Der Grund für die kommende Konsumflaute liegt in der wieder anziehenden Inflation. Nachdem die Preise in den zwei Jahren zuvor mit 0,3 (2015) und 0,5 Prozent (2016) fast stagnierten, betrug die Inflationsrate vergangenes Jahr 1,8 Prozent und lag damit auf einem Level, das die Europäische Zentralbank anstrebt. Und diesen Preisanstieg spürt die Bevölkerung bereits im Geldbeutel. Dies zeigen Berechnungen des Wirtschafts- und Sozialwissenschaftlichen Instituts (WSI), das wie das IMK Teil der Hans-Böckler-Stiftung ist. So stiegen die Tariflöhne trotz eines nominalen Plus von 2,4 Prozent wegen der Inflation real nur um 0,6 Prozent. In den Jahren 2014 bis 2016 blieb den tariflich Beschäftigten nach Abzug der Inflationsrate noch ein Plus von 1,9 bis 2,4 Prozent, das sie für den Konsum zusätzlich ausgeben konnten.

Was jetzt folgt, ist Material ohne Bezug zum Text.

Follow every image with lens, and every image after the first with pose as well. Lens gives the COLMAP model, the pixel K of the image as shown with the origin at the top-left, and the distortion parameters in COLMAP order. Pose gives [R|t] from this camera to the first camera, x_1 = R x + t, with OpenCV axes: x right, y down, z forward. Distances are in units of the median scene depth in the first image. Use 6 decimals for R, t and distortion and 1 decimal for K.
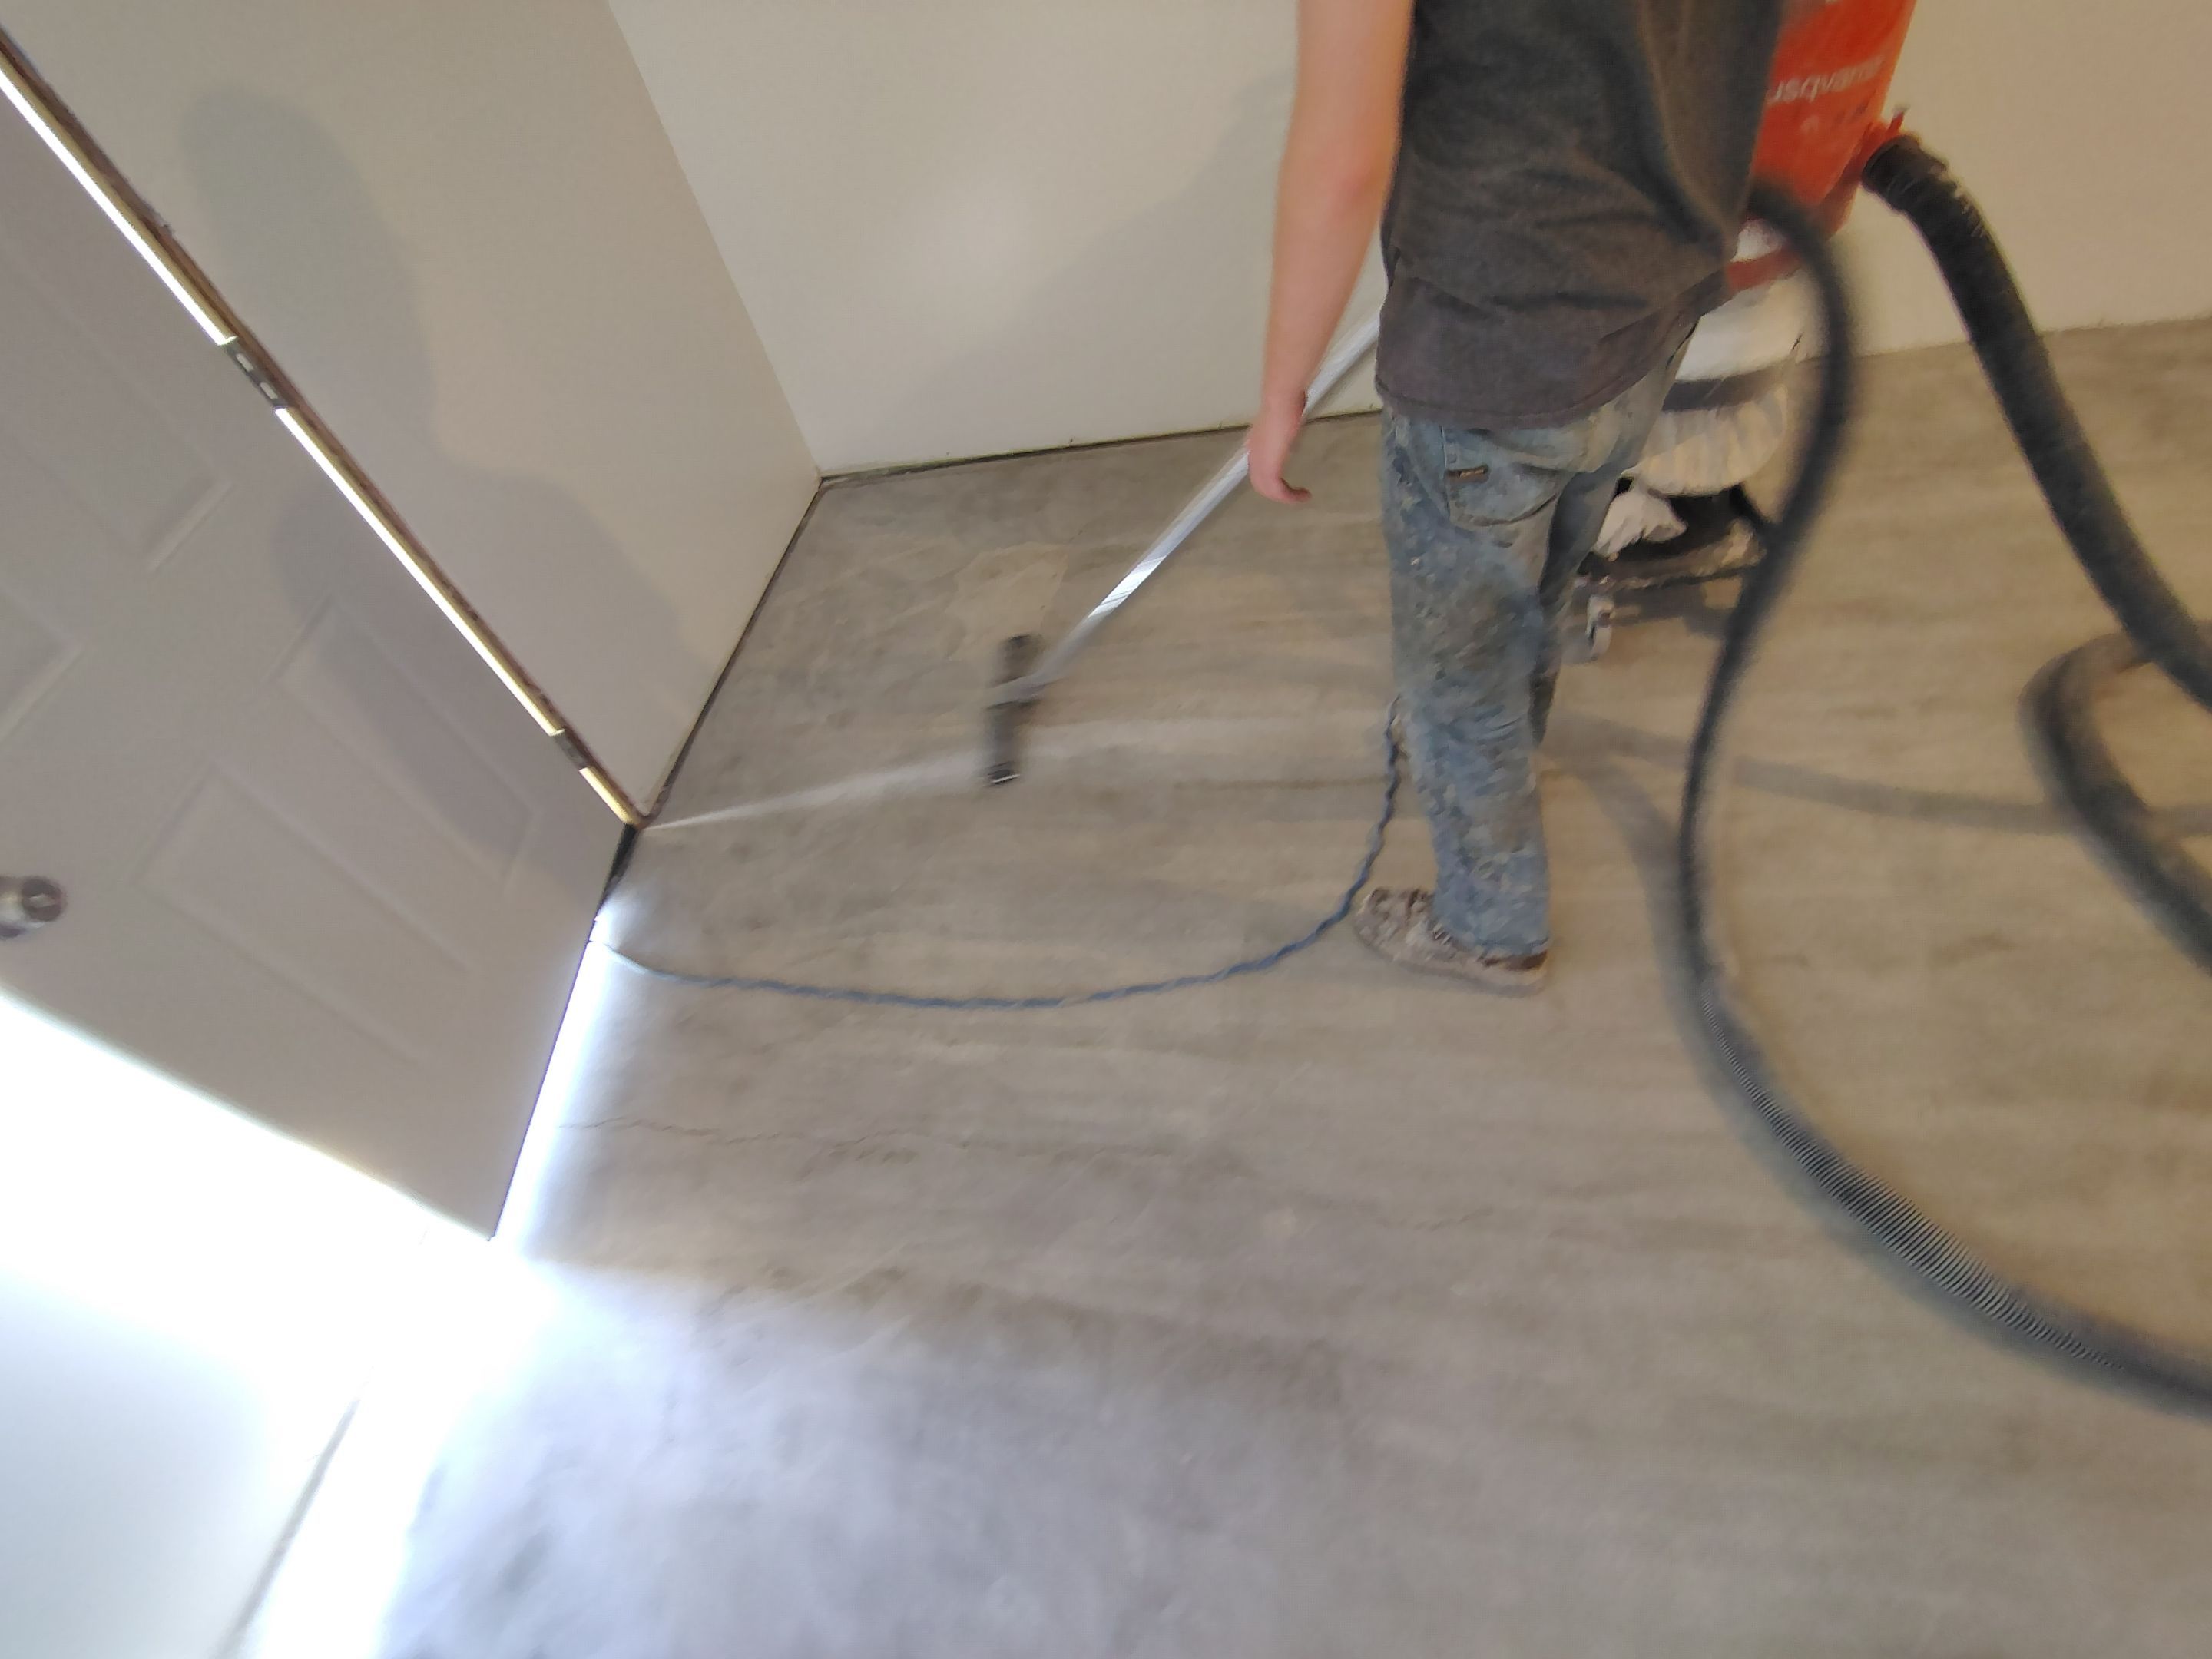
lens RADIAL K [[1036.9, 0, 1103.7], [0, 1036.9, 833.4], [0, 0, 1]] dist [-0.011250, 0.004111]
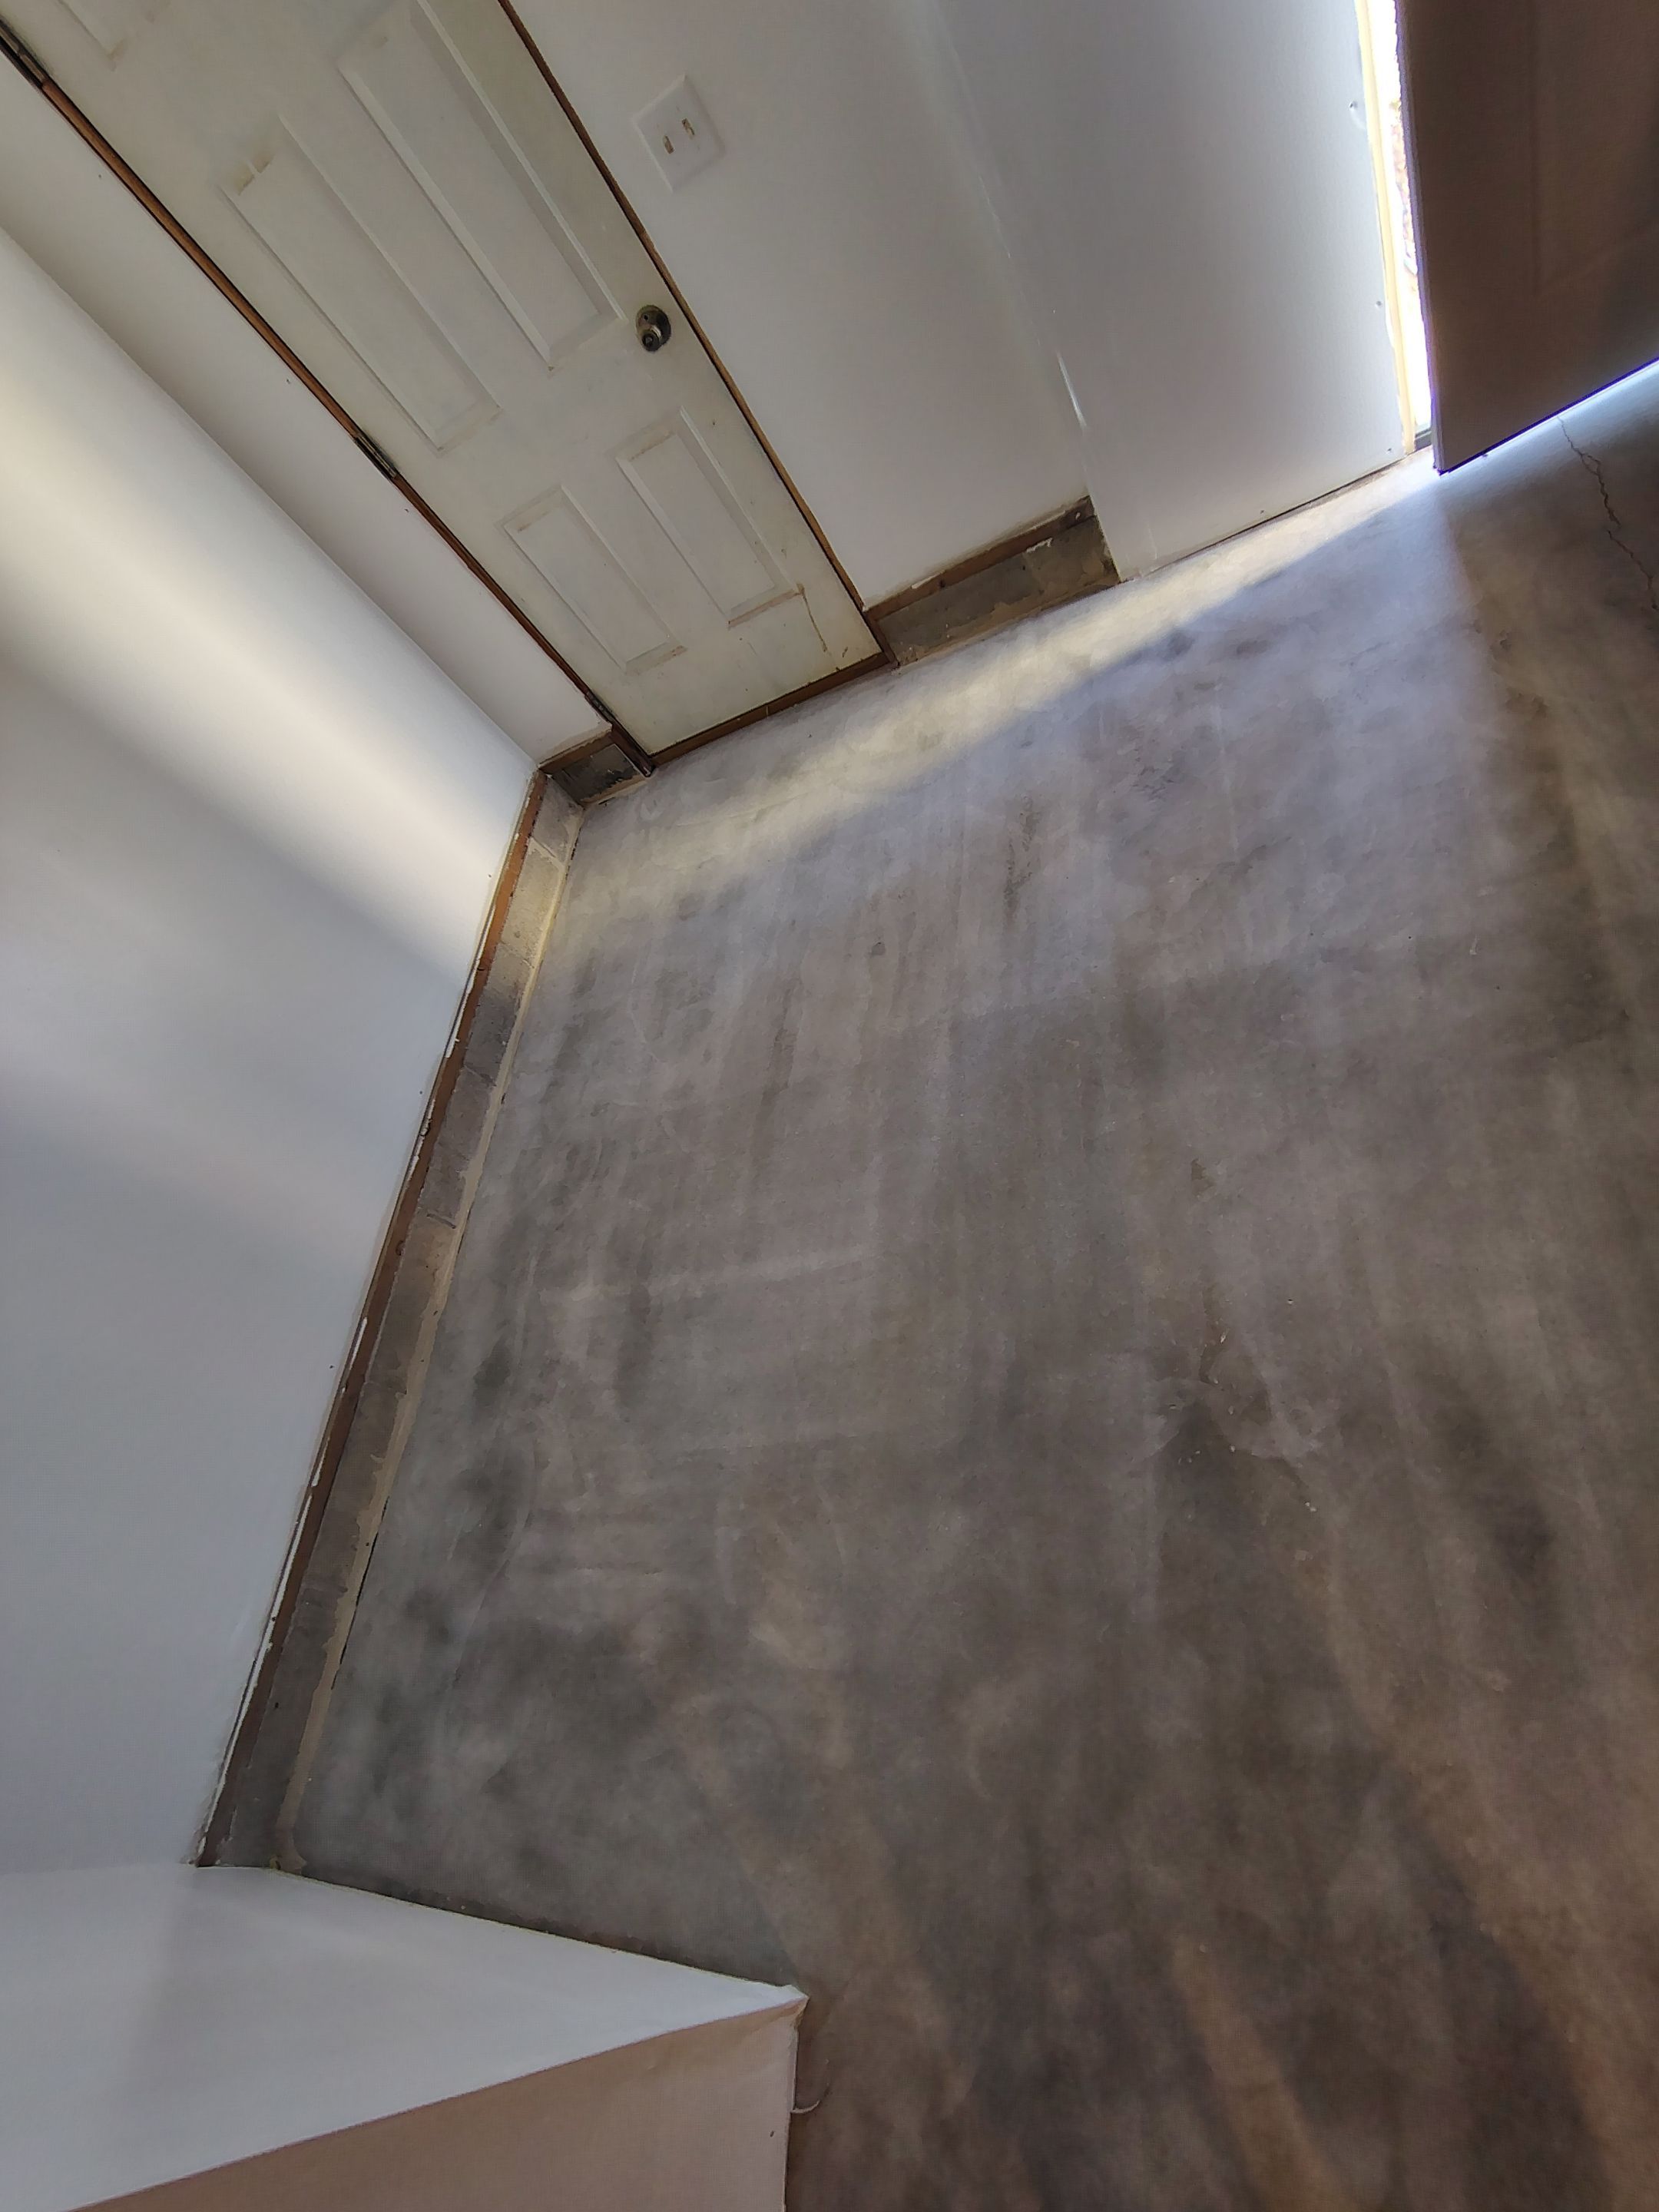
lens RADIAL K [[1036.9, 0, 818.3], [0, 1036.9, 1105.1], [0, 0, 1]] dist [-0.011250, 0.004111]
pose [[0.122733, 0.898457, -0.421559, 0.559956], [-0.343100, 0.436992, 0.831457, -0.049521], [0.931246, 0.042590, 0.361894, -0.121070]]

Steuersenkungen, wie sie seitens der Wirtschaft ins Spiel gebracht werden, lehnt Ökonom Horn ab: »Was wir brauchen, sind mehr öffentliche Investitionen«. Danach kommt für den IMK-Forscher auf der Prioritätenliste der Schuldenabbau. Und wer die Beschäftigten entlasten will, soll dies Horn zufolge lieber über die Sozialversicherungsbeiträge machen. Dies bringt vor allem Menschen mit niedrigen und mittleren Einkommen mehr als steuerliche Entlastungen.